§ **WHAT IS EXPECTED**:
Below are records; reproduce exactly the lines from the one containing "удобства. Продолжая использовать сайт, вы" through the end, both included, and only those.

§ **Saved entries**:
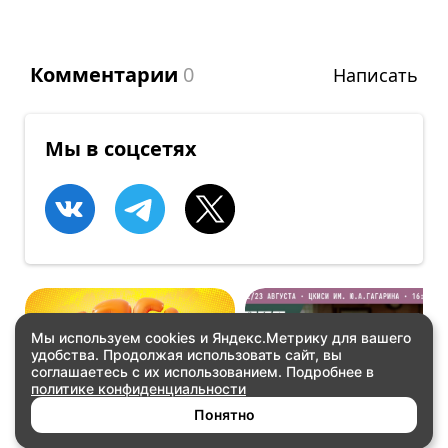
Комментарии
0
Написать
Мы в соцсетях
Мы используем cookies и Яндекс.Метрику для вашего
удобства. Продолжая использовать сайт, вы
ВЕЧЕРИНКИ
КОНЦЕРТЫ
соглашаетесь с их использованием. Подробнее в
SayinChella
Так звучит Якутия.
политике конфиденциальности
Часть 2
Купить билеты
Купить билеты
Понятно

§ **ANSWER SECTION**:
удобства. Продолжая использовать сайт, вы
ВЕЧЕРИНКИ
КОНЦЕРТЫ
соглашаетесь с их использованием. Подробнее в
SayinChella
Так звучит Якутия.
политике конфиденциальности
Часть 2
Купить билеты
Купить билеты
Понятно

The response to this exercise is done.